La collection Hypercontemporain des éditions Hazan publie une monographie succincte sur l’œuvre de l’artiste néerlandaise Marlene Dumas, auteure d’un travail pictural puissant à partir de la figure humaine, sur des thèmes complexes comme la mort ou la sexualité.

Information

Présentation
Ilaria Bonacossa
Marlene Dumas

D’origine sud-africaine mais néerlandaise d’adoption, Marlene Dumas explore dans sa peinture, et plus encore dans ses dessins, le corps humain, son sujet central, pour traiter des thèmes essentiels de la vie: la naissance, l’amour, la sexualité, la religion, la mort, mais aussi raconter sa propre histoire et la questionner en s’interrogeant sur le monde de l’art, le racisme et l’Afrique.
 
« Le travail de Marlene Dumas ne peut pas être analysé de manière chronologique, dans la mesure où, à plusieurs années de distance, elle revient sur les mêmes thèmes en les développant comme s’il s’agissait de motifs récurrents. Sa poétique est donc structurée en formats presque standardisés, tels les nus allongés, les grandes figures verticales, les figures vues de dos, les visages en gros plan, les séries d’aquarelles en noir et blanc. Le fil rouge de ce qui peut sembler à première vue une production éclectique est le désir constant de l’artiste de dévoiler l’hypocrisie et l’inadéquation des contraintes sociales.
Marlene Dumas puise dans un vaste répertoire d’images immédiatement reconnaissables, dans le but de remettre en question tout système de croyances considéré comme acquis, choisissant de briser les tabous de la société contemporaine. C’est ainsi que voient le jour des œuvres inspirées des Saintes Écritures ; notamment, à cause de l’éducation protestante rigide qu’elle a reçue, le Christ et Marie-Madeleine sont devenus des figures récurrentes dans son œuvre depuis les années 1980. Marlene Dumas est fascinée par le pouvoir profanateur des représentations du divin ; dans sa série des «Magdalenas», commencée en 1995 pour le pavillon néerlandais de la Biennale de Venise, elle montre de face des figures nues, à la manière d’idoles préhistoriques. Ses Madeleines expriment l’idée d’une féminité violente, monstrueuse mais en même temps très sensuelle et profondément humaine.
Les portraits de sa fille Helena et les autoportraits constituent un autre thème qui revient sous différentes formes, depuis les dessins de jeunesse exécutés en Hollande, qui la représentent sous l’apparence d’une sirène ivre, jusqu’aux portraits en gros plan. […] À la fin des années 1990, elle réalise une série d’œuvres qui jouent ironiquement avec la pornographie en cherchant à introduire dans la peinture contemporaine la sexualité et la séduction. L’aspect scandaleux des images pornographiques de Marlene Dumas réside dans le fait que, à la différence des féministes des années 1970, le corps qu’elle exhibe et violente n’est pas le sien mais celui d’autres personnes. Les hommes et les femmes représentés nus et dans des poses provocantes paraissent heureux et même ennoblis par ces représentations. Le traitement liquide, humide de ces dessins évoque paradoxalement le plaisir éprouvé par l’artiste à représenter ces corps. L’utilisation de la pornographie devient un jeu destiné à lutter contre les stéréotypes, la nudité ayant le pouvoir de rendre tous les gens égaux. La peinture comme la pornographie, semble vouloir dire Marlene Dumas, est une projection mentale dont l’objectif final est de séduire le spectateur à l’aide de différents stratagèmes. »
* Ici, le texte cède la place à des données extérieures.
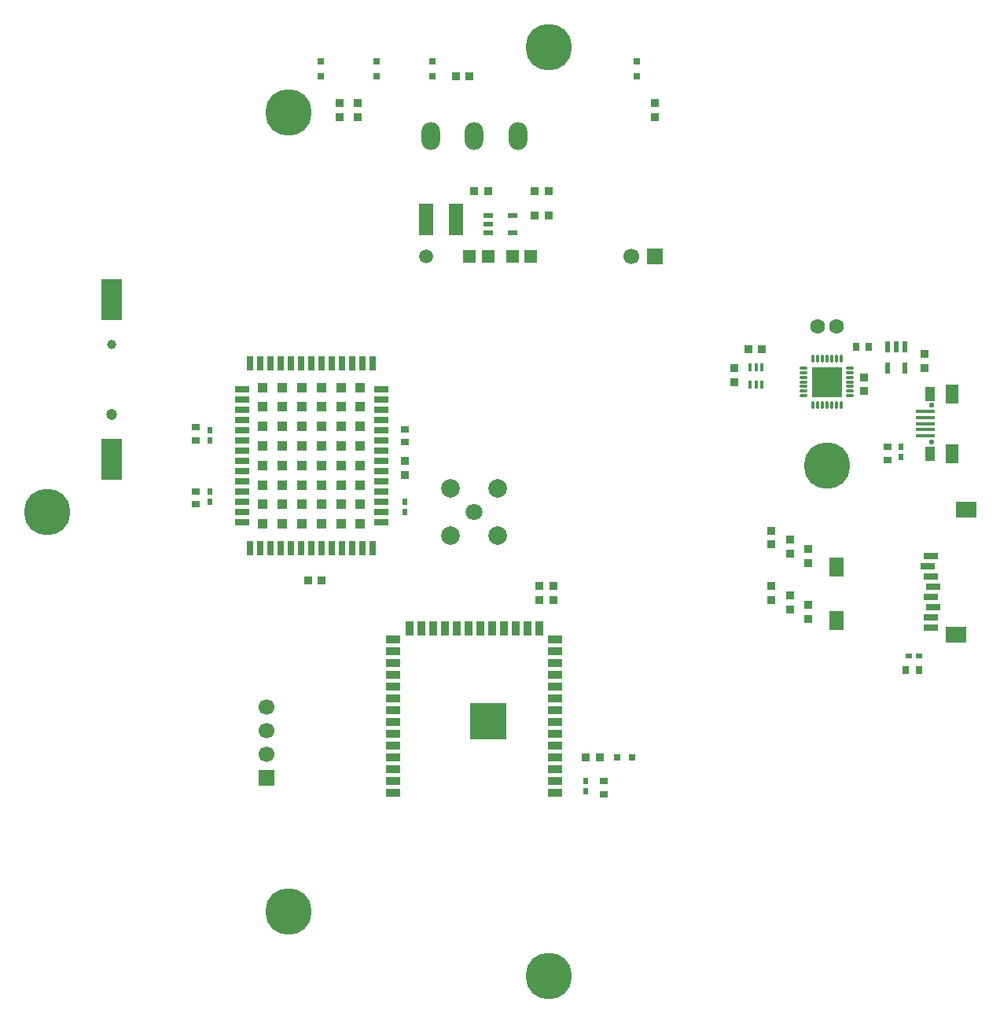
<source format=gbr>
%TF.GenerationSoftware,KiCad,Pcbnew,9.0.6-9.0.6~ubuntu24.04.1*%
%TF.CreationDate,2025-12-17T14:29:43+07:00*%
%TF.ProjectId,esp32s3-gnss-base-station,65737033-3273-4332-9d67-6e73732d6261,0.1*%
%TF.SameCoordinates,Original*%
%TF.FileFunction,Soldermask,Top*%
%TF.FilePolarity,Negative*%
%FSLAX46Y46*%
G04 Gerber Fmt 4.6, Leading zero omitted, Abs format (unit mm)*
G04 Created by KiCad (PCBNEW 9.0.6-9.0.6~ubuntu24.04.1) date 2025-12-17 14:29:43*
%MOMM*%
%LPD*%
G01*
G04 APERTURE LIST*
%ADD10R,1.600000X0.800000*%
%ADD11R,2.200000X1.700000*%
%ADD12R,1.500000X2.000000*%
%ADD13C,1.500000*%
%ADD14R,0.860000X0.810000*%
%ADD15C,1.800000*%
%ADD16C,2.000000*%
%ADD17C,5.000000*%
%ADD18R,0.900000X0.800000*%
%ADD19R,0.800000X0.800000*%
%ADD20R,1.410000X1.350000*%
%ADD21R,0.810000X0.860000*%
%ADD22R,3.200000X3.200000*%
%ADD23O,0.900000X0.280000*%
%ADD24O,0.280000X0.900000*%
%ADD25R,0.540000X0.790000*%
%ADD26R,0.790000X0.540000*%
%ADD27R,1.100000X1.100000*%
%ADD28R,0.800000X1.500000*%
%ADD29R,1.500000X0.800000*%
%ADD30R,1.600000X3.500000*%
%ADD31R,2.300000X4.500000*%
%ADD32C,1.000000*%
%ADD33C,1.200000*%
%ADD34R,1.100000X0.600000*%
%ADD35R,0.400000X0.900000*%
%ADD36C,0.600000*%
%ADD37R,3.900000X3.900000*%
%ADD38R,1.500000X0.900000*%
%ADD39R,0.900000X1.500000*%
%ADD40C,1.700000*%
%ADD41R,1.700000X1.700000*%
%ADD42R,0.800000X0.900000*%
%ADD43R,1.000000X1.600000*%
%ADD44R,1.400000X2.000000*%
%ADD45R,2.000000X0.400000*%
%ADD46C,0.550000*%
%ADD47R,0.490000X1.180000*%
%ADD48R,0.490000X1.160000*%
%ADD49O,2.000000X3.000000*%
%ADD50C,1.600000*%
G04 APERTURE END LIST*
D10*
%TO.C,SDCard1*%
X149150000Y-104770000D03*
X148800000Y-105870000D03*
X149150000Y-106970000D03*
X149400000Y-108080000D03*
X149150000Y-109170000D03*
X149400000Y-110270000D03*
X149150000Y-111380000D03*
X149150000Y-112470000D03*
D11*
X151900000Y-113220000D03*
X152950000Y-99780000D03*
D12*
X139050000Y-111670000D03*
X139050000Y-105970000D03*
%TD*%
D13*
%TO.C,+3.3*%
X94800000Y-72500000D03*
%TD*%
D14*
%TO.C,R15*%
X136000000Y-104000000D03*
X136000000Y-105500000D03*
%TD*%
D15*
%TO.C,U6*%
X100000000Y-100000000D03*
D16*
X102550000Y-102550000D03*
X102550000Y-97450000D03*
X97450000Y-97450000D03*
X97450000Y-102550000D03*
%TD*%
D17*
%TO.C,H1*%
X80000000Y-57000000D03*
%TD*%
D18*
%TO.C,C4*%
X114000000Y-130400000D03*
X114000000Y-129000000D03*
%TD*%
D19*
%TO.C,LED2*%
X95500000Y-53100000D03*
X95500000Y-51500000D03*
%TD*%
D17*
%TO.C,H3*%
X138000000Y-95000000D03*
%TD*%
D20*
%TO.C,C6*%
X104100000Y-72500000D03*
X106100000Y-72500000D03*
%TD*%
D18*
%TO.C,C14*%
X92500000Y-91100000D03*
X92500000Y-92500000D03*
%TD*%
%TO.C,C2*%
X144500000Y-94400000D03*
X144500000Y-93000000D03*
%TD*%
D21*
%TO.C,R3*%
X129500000Y-82500000D03*
X131000000Y-82500000D03*
%TD*%
D14*
%TO.C,R8*%
X108500000Y-109500000D03*
X108500000Y-108000000D03*
%TD*%
D22*
%TO.C,U3*%
X138000000Y-86000000D03*
D23*
X135500000Y-87500000D03*
X135500000Y-87000000D03*
X135500000Y-86500000D03*
X135500000Y-86000000D03*
X135500000Y-85500000D03*
X135500000Y-85000000D03*
X135500000Y-84500000D03*
D24*
X136500000Y-83500000D03*
X137000000Y-83500000D03*
X137500000Y-83500000D03*
X138000000Y-83500000D03*
X138500000Y-83500000D03*
X139000000Y-83500000D03*
X139500000Y-83500000D03*
D23*
X140500000Y-84500000D03*
X140500000Y-85000000D03*
X140500000Y-85500000D03*
X140500000Y-86000000D03*
X140500000Y-86500000D03*
X140500000Y-87000000D03*
X140500000Y-87500000D03*
D24*
X139500000Y-88500000D03*
X139000000Y-88500000D03*
X138500000Y-88500000D03*
X138000000Y-88500000D03*
X137500000Y-88500000D03*
X137000000Y-88500000D03*
X136500000Y-88500000D03*
%TD*%
D25*
%TO.C,C12*%
X71500000Y-98900000D03*
X71500000Y-97800000D03*
%TD*%
D14*
%TO.C,R9*%
X106985000Y-108000000D03*
X106985000Y-109500000D03*
%TD*%
D21*
%TO.C,R22*%
X113500000Y-126450000D03*
X112000000Y-126450000D03*
%TD*%
D19*
%TO.C,LED1*%
X117500000Y-53100000D03*
X117500000Y-51500000D03*
%TD*%
D21*
%TO.C,R12*%
X108000000Y-65500000D03*
X106500000Y-65500000D03*
%TD*%
D20*
%TO.C,C7*%
X101500000Y-72500000D03*
X99500000Y-72500000D03*
%TD*%
D26*
%TO.C,C8*%
X146800000Y-115500000D03*
X147900000Y-115500000D03*
%TD*%
D14*
%TO.C,R6*%
X119500000Y-56000000D03*
X119500000Y-57500000D03*
%TD*%
%TO.C,R19*%
X92500000Y-96000000D03*
X92500000Y-94500000D03*
%TD*%
%TO.C,R16*%
X132000000Y-108000000D03*
X132000000Y-109500000D03*
%TD*%
D25*
%TO.C,C3*%
X112000000Y-130100000D03*
X112000000Y-129000000D03*
%TD*%
D27*
%TO.C,U2*%
X77250000Y-86600000D03*
X77250000Y-88700000D03*
X77250000Y-90800000D03*
X77250000Y-92900000D03*
X77250000Y-95000000D03*
X77250000Y-97100000D03*
X77250000Y-99200000D03*
X77250000Y-101300000D03*
X79350000Y-86600000D03*
X79350000Y-88700000D03*
X79350000Y-90800000D03*
X79350000Y-92900000D03*
X79350000Y-95000000D03*
X79350000Y-97100000D03*
X79350000Y-99200000D03*
X79350000Y-101300000D03*
X81450000Y-86600000D03*
X81450000Y-88700000D03*
X81450000Y-90800000D03*
X81450000Y-92900000D03*
X81450000Y-95000000D03*
X81450000Y-97100000D03*
X81450000Y-99200000D03*
X81450000Y-101300000D03*
X83550000Y-86600000D03*
X83550000Y-88700000D03*
X83550000Y-90800000D03*
X83550000Y-92900000D03*
X83550000Y-95000000D03*
X83550000Y-97100000D03*
X83550000Y-99200000D03*
X83550000Y-101300000D03*
X85650000Y-86600000D03*
X85650000Y-88700000D03*
X85650000Y-90800000D03*
X85650000Y-92900000D03*
X85650000Y-95000000D03*
X85650000Y-97100000D03*
X85650000Y-99200000D03*
X85650000Y-101300000D03*
X87750000Y-86600000D03*
X87750000Y-88700000D03*
X87750000Y-90800000D03*
X87750000Y-92900000D03*
X87750000Y-95000000D03*
X87750000Y-97100000D03*
X87750000Y-99200000D03*
X87750000Y-101300000D03*
D28*
X89100000Y-103900000D03*
X88000000Y-103900000D03*
X86900000Y-103900000D03*
X85800000Y-103900000D03*
X84700000Y-103900000D03*
X83600000Y-103900000D03*
X82500000Y-103900000D03*
X81400000Y-103900000D03*
X80300000Y-103900000D03*
X79200000Y-103900000D03*
X78100000Y-103900000D03*
X77000000Y-103900000D03*
X75900000Y-103900000D03*
D29*
X75000000Y-101100000D03*
X75000000Y-100000000D03*
X75000000Y-98900000D03*
X75000000Y-97800000D03*
X75000000Y-96700000D03*
X75000000Y-95600000D03*
X75000000Y-94500000D03*
X75000000Y-93400000D03*
X75000000Y-92300000D03*
X75000000Y-91200000D03*
X75000000Y-90100000D03*
X75000000Y-89000000D03*
X75000000Y-87900000D03*
X75000000Y-86800000D03*
D28*
X75900000Y-84000000D03*
X77000000Y-84000000D03*
X78100000Y-84000000D03*
X79200000Y-84000000D03*
X80300000Y-84000000D03*
X81400000Y-84000000D03*
X82500000Y-84000000D03*
X83600000Y-84000000D03*
X84700000Y-84000000D03*
X85800000Y-84000000D03*
X86900000Y-84000000D03*
X88000000Y-84000000D03*
X89100000Y-84000000D03*
D29*
X90000000Y-86800000D03*
X90000000Y-87900000D03*
X90000000Y-89000000D03*
X90000000Y-90100000D03*
X90000000Y-91200000D03*
X90000000Y-92300000D03*
X90000000Y-93400000D03*
X90000000Y-94500000D03*
X90000000Y-95600000D03*
X90000000Y-96700000D03*
X90000000Y-97800000D03*
X90000000Y-98900000D03*
X90000000Y-100000000D03*
X90000000Y-101100000D03*
%TD*%
D14*
%TO.C,R21*%
X87500000Y-56000000D03*
X87500000Y-57500000D03*
%TD*%
D19*
%TO.C,LED3*%
X83500000Y-53100000D03*
X83500000Y-51500000D03*
%TD*%
D14*
%TO.C,R5*%
X148500000Y-83000000D03*
X148500000Y-84500000D03*
%TD*%
D30*
%TO.C,L1*%
X94800000Y-68500000D03*
X98000000Y-68500000D03*
%TD*%
D14*
%TO.C,R17*%
X134000000Y-109000000D03*
X134000000Y-110500000D03*
%TD*%
D21*
%TO.C,R10*%
X101500000Y-65500000D03*
X100000000Y-65500000D03*
%TD*%
%TO.C,R4*%
X83600000Y-107400000D03*
X82100000Y-107400000D03*
%TD*%
D31*
%TO.C,B1*%
X61000000Y-77150000D03*
X61000000Y-94350000D03*
D32*
X61000000Y-82000000D03*
D33*
X61000000Y-89500000D03*
%TD*%
D21*
%TO.C,R11*%
X106500000Y-68050000D03*
X108000000Y-68050000D03*
%TD*%
D14*
%TO.C,R13*%
X132000000Y-102000000D03*
X132000000Y-103500000D03*
%TD*%
%TO.C,R20*%
X85500000Y-56000000D03*
X85500000Y-57500000D03*
%TD*%
D17*
%TO.C,H6*%
X54000000Y-100000000D03*
%TD*%
D14*
%TO.C,R1*%
X142000000Y-87000000D03*
X142000000Y-85500000D03*
%TD*%
D21*
%TO.C,R7*%
X98000000Y-53100000D03*
X99500000Y-53100000D03*
%TD*%
D18*
%TO.C,C11*%
X70000000Y-90900000D03*
X70000000Y-92300000D03*
%TD*%
%TO.C,C13*%
X70000000Y-99200000D03*
X70000000Y-97800000D03*
%TD*%
D34*
%TO.C,U5*%
X104100000Y-68050000D03*
X104100000Y-69950000D03*
X101500000Y-69950000D03*
X101500000Y-69000000D03*
X101500000Y-68050000D03*
%TD*%
D19*
%TO.C,LED4*%
X89500000Y-53100000D03*
X89500000Y-51500000D03*
%TD*%
D35*
%TO.C,Q1*%
X131000000Y-86250000D03*
X130350000Y-86250000D03*
X129700000Y-86250000D03*
X129700000Y-84450000D03*
X130350000Y-84450000D03*
X131000000Y-84450000D03*
%TD*%
D36*
%TO.C,U1*%
X100500000Y-121500000D03*
X100500000Y-123500000D03*
X101500000Y-122500000D03*
D37*
X101500000Y-122540000D03*
D36*
X102500000Y-121500000D03*
X102500000Y-123500000D03*
D38*
X91250000Y-130260000D03*
X91250000Y-128990000D03*
X91250000Y-127720000D03*
X91250000Y-126450000D03*
X91250000Y-125180000D03*
X91250000Y-123910000D03*
X91250000Y-122640000D03*
X91250000Y-121370000D03*
X91250000Y-120100000D03*
X91250000Y-118830000D03*
X91250000Y-117560000D03*
X91250000Y-116290000D03*
X91250000Y-115020000D03*
X91250000Y-113750000D03*
D39*
X93015000Y-112500000D03*
X94285000Y-112500000D03*
X95555000Y-112500000D03*
X96825000Y-112500000D03*
X98095000Y-112500000D03*
X99365000Y-112500000D03*
X100635000Y-112500000D03*
X101905000Y-112500000D03*
X103175000Y-112500000D03*
X104445000Y-112500000D03*
X105715000Y-112500000D03*
X106985000Y-112500000D03*
D38*
X108750000Y-113750000D03*
X108750000Y-115020000D03*
X108750000Y-116290000D03*
X108750000Y-117560000D03*
X108750000Y-118830000D03*
X108750000Y-120100000D03*
X108750000Y-121370000D03*
X108750000Y-122640000D03*
X108750000Y-123910000D03*
X108750000Y-125180000D03*
X108750000Y-126450000D03*
X108750000Y-127720000D03*
X108750000Y-128990000D03*
X108750000Y-130260000D03*
%TD*%
D40*
%TO.C,J1*%
X116960000Y-72500000D03*
D41*
X119500000Y-72500000D03*
%TD*%
D17*
%TO.C,H2*%
X108000000Y-50000000D03*
%TD*%
D25*
%TO.C,C10*%
X71500000Y-91200000D03*
X71500000Y-92300000D03*
%TD*%
D40*
%TO.C,J2*%
X77600000Y-120990000D03*
X77600000Y-123530000D03*
X77600000Y-126070000D03*
D41*
X77600000Y-128610000D03*
%TD*%
D19*
%TO.C,LED5*%
X115400000Y-126450000D03*
X117000000Y-126450000D03*
%TD*%
D25*
%TO.C,C1*%
X146000000Y-94100000D03*
X146000000Y-93000000D03*
%TD*%
D42*
%TO.C,C9*%
X146500000Y-117000000D03*
X147900000Y-117000000D03*
%TD*%
D17*
%TO.C,H5*%
X80000000Y-143000000D03*
%TD*%
D14*
%TO.C,R2*%
X128000000Y-84500000D03*
X128000000Y-86000000D03*
%TD*%
D25*
%TO.C,L2*%
X92500000Y-100000000D03*
X92500000Y-98900000D03*
%TD*%
D42*
%TO.C,C5*%
X141100000Y-82200000D03*
X142500000Y-82200000D03*
%TD*%
D43*
%TO.C,USB1*%
X149100000Y-87300000D03*
D44*
X151450000Y-87300000D03*
X151450000Y-93700000D03*
D43*
X149100000Y-93700000D03*
D45*
X148550000Y-89200000D03*
X148550000Y-89850000D03*
X148550000Y-90500000D03*
X148550000Y-91150000D03*
X148550000Y-91800000D03*
D46*
X149300000Y-88500000D03*
X149300000Y-92500000D03*
%TD*%
D14*
%TO.C,R14*%
X134000000Y-103000000D03*
X134000000Y-104500000D03*
%TD*%
D17*
%TO.C,H4*%
X108000000Y-150000000D03*
%TD*%
D47*
%TO.C,U4*%
X146400000Y-84500000D03*
X144500000Y-84500000D03*
D48*
X144500000Y-82200000D03*
X145450000Y-82200000D03*
X146400000Y-82200000D03*
%TD*%
D14*
%TO.C,R18*%
X136000000Y-110000000D03*
X136000000Y-111500000D03*
%TD*%
D49*
%TO.C,SW1*%
X95300000Y-59500000D03*
X100000000Y-59500000D03*
X104700000Y-59500000D03*
%TD*%
D50*
%TO.C,CN1*%
X137000000Y-80000000D03*
X139000000Y-80000000D03*
%TD*%
M02*

</source>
« Actuellement mon art se situe entre la tendance de la pornographie à tout révéler et le penchant de l’érotisme à cacher ce dont il est question. » — Marlene Dumas

Ilaria Bonacossa est conservateur à la Fondazione Sandretto Re Rebaudengo de Turin, où elle a organisé des expositions telles «Subcontingent, The Indian Subcontinent in Contemporary Art» (2006), ou «D-segni» (2004), consacrée au dessin contemporain.